TASK → Restate exactly the lines that run from the start of the records below to the line containing "(Official 2025 Guide)", counting both ends, and nothing else; pictures stay out.

EXERCISE DATA: Begin

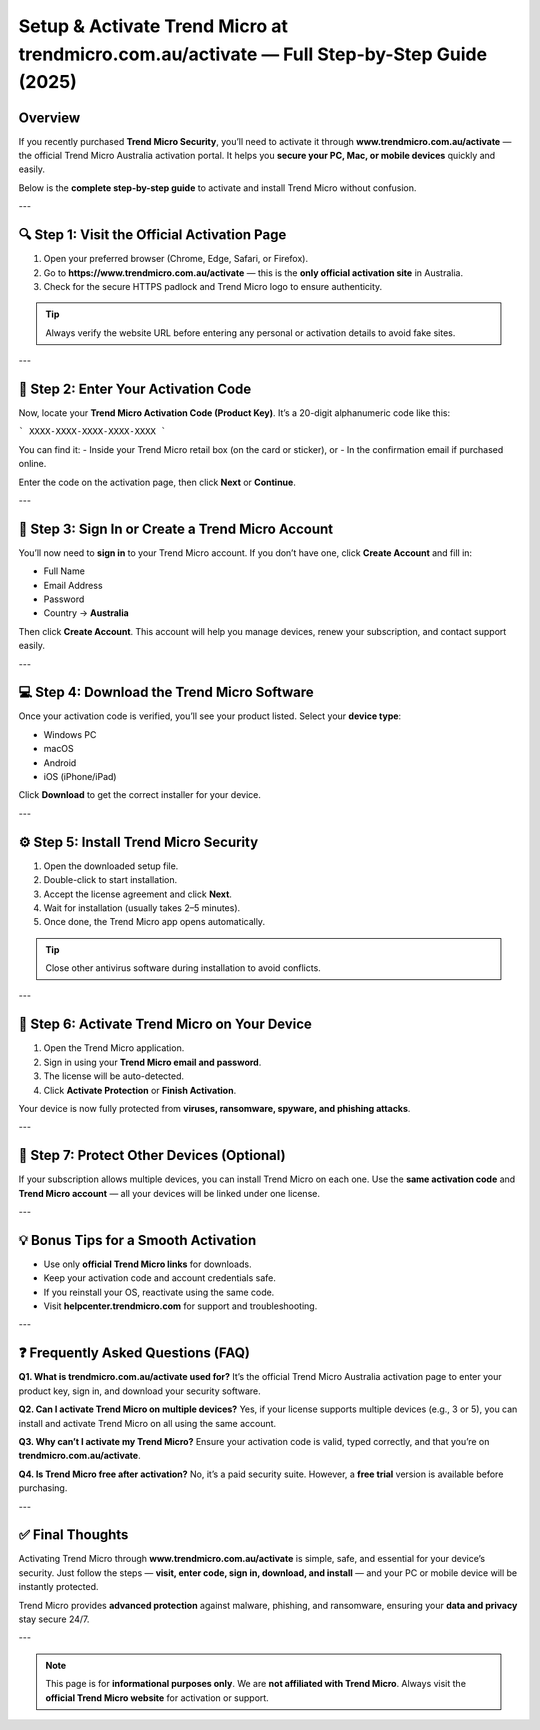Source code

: Setup & Activate Trend Micro at trendmicro.com.au/activate — Full Step-by-Step Guide (2025)
===========================================================================================

.. meta::
   :title: Setup and Activate Trend Micro — www.trendmicro.com.au/activate (Official 2025 Guide)
   :description: Learn how to activate Trend Micro Security via www.trendmicro.com.au/activate — step-by-step for PC, Mac, Android, and iOS. Official Trend Micro Australia activation guide.

.. raw:: html

    <div style="text-align:center; margin-top:30px;">
        <a href="https://www.trendmicro.com.au/activate" style="background-color:#007bff; color:#ffffff; padding:12px 28px; font-size:16px; font-weight:bold; text-decoration:none; border-radius:6px; box-shadow:0 4px 6px rgba(0,0,0,0.1); display:inline-block;">
            Go to trendmicro.com.au/activate
        </a>
    </div>

Overview
--------

If you recently purchased **Trend Micro Security**, you’ll need to activate it through **www.trendmicro.com.au/activate** — the official Trend Micro Australia activation portal.  
It helps you **secure your PC, Mac, or mobile devices** quickly and easily.

Below is the **complete step-by-step guide** to activate and install Trend Micro without confusion.

---

🔍 Step 1: Visit the Official Activation Page
--------------------------------------------

1. Open your preferred browser (Chrome, Edge, Safari, or Firefox).  
2. Go to **https://www.trendmicro.com.au/activate** — this is the **only official activation site** in Australia.  
3. Check for the secure HTTPS padlock and Trend Micro logo to ensure authenticity.  

.. tip::
   Always verify the website URL before entering any personal or activation details to avoid fake sites.

---

🔑 Step 2: Enter Your Activation Code
-------------------------------------

Now, locate your **Trend Micro Activation Code (Product Key)**.  
It’s a 20-digit alphanumeric code like this:

```
XXXX-XXXX-XXXX-XXXX-XXXX
```


You can find it:
- Inside your Trend Micro retail box (on the card or sticker), or  
- In the confirmation email if purchased online.

Enter the code on the activation page, then click **Next** or **Continue**.

---

👤 Step 3: Sign In or Create a Trend Micro Account
--------------------------------------------------

You’ll now need to **sign in** to your Trend Micro account.  
If you don’t have one, click **Create Account** and fill in:

- Full Name  
- Email Address  
- Password  
- Country → **Australia**

Then click **Create Account**.  
This account will help you manage devices, renew your subscription, and contact support easily.

---

💻 Step 4: Download the Trend Micro Software
--------------------------------------------

Once your activation code is verified, you’ll see your product listed.  
Select your **device type**:

- Windows PC  
- macOS  
- Android  
- iOS (iPhone/iPad)

Click **Download** to get the correct installer for your device.

---

⚙️ Step 5: Install Trend Micro Security
---------------------------------------

1. Open the downloaded setup file.  
2. Double-click to start installation.  
3. Accept the license agreement and click **Next**.  
4. Wait for installation (usually takes 2–5 minutes).  
5. Once done, the Trend Micro app opens automatically.

.. tip::
   Close other antivirus software during installation to avoid conflicts.

---

🔐 Step 6: Activate Trend Micro on Your Device
----------------------------------------------

1. Open the Trend Micro application.  
2. Sign in using your **Trend Micro email and password**.  
3. The license will be auto-detected.  
4. Click **Activate Protection** or **Finish Activation**.  

Your device is now fully protected from **viruses, ransomware, spyware, and phishing attacks**.

---

📱 Step 7: Protect Other Devices (Optional)
-------------------------------------------

If your subscription allows multiple devices, you can install Trend Micro on each one.  
Use the **same activation code** and **Trend Micro account** — all your devices will be linked under one license.

---

💡 Bonus Tips for a Smooth Activation
-------------------------------------

- Use only **official Trend Micro links** for downloads.  
- Keep your activation code and account credentials safe.  
- If you reinstall your OS, reactivate using the same code.  
- Visit **helpcenter.trendmicro.com** for support and troubleshooting.  

---

❓ Frequently Asked Questions (FAQ)
-----------------------------------

**Q1. What is trendmicro.com.au/activate used for?**  
It’s the official Trend Micro Australia activation page to enter your product key, sign in, and download your security software.

**Q2. Can I activate Trend Micro on multiple devices?**  
Yes, if your license supports multiple devices (e.g., 3 or 5), you can install and activate Trend Micro on all using the same account.

**Q3. Why can’t I activate my Trend Micro?**  
Ensure your activation code is valid, typed correctly, and that you’re on **trendmicro.com.au/activate**.

**Q4. Is Trend Micro free after activation?**  
No, it’s a paid security suite. However, a **free trial** version is available before purchasing.

---

✅ Final Thoughts
-----------------

Activating Trend Micro through **www.trendmicro.com.au/activate** is simple, safe, and essential for your device’s security.  
Just follow the steps — **visit, enter code, sign in, download, and install** — and your PC or mobile device will be instantly protected.

Trend Micro provides **advanced protection** against malware, phishing, and ransomware, ensuring your **data and privacy** stay secure 24/7.

---

.. note::
   This page is for **informational purposes only**. We are **not affiliated with Trend Micro**.  
   Always visit the **official Trend Micro website** for activation or support.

EXERCISE DATA: End

WRITTEN SOLUTION →
Source code

: Setup & Activate Trend Micro at trendmicro.com.au/activate — Full Step-by-Step Guide (2025)
===========================================================================================

.. meta::
   :title: Setup and Activate Trend Micro — www.trendmicro.com.au/activate (Official 2025 Guide)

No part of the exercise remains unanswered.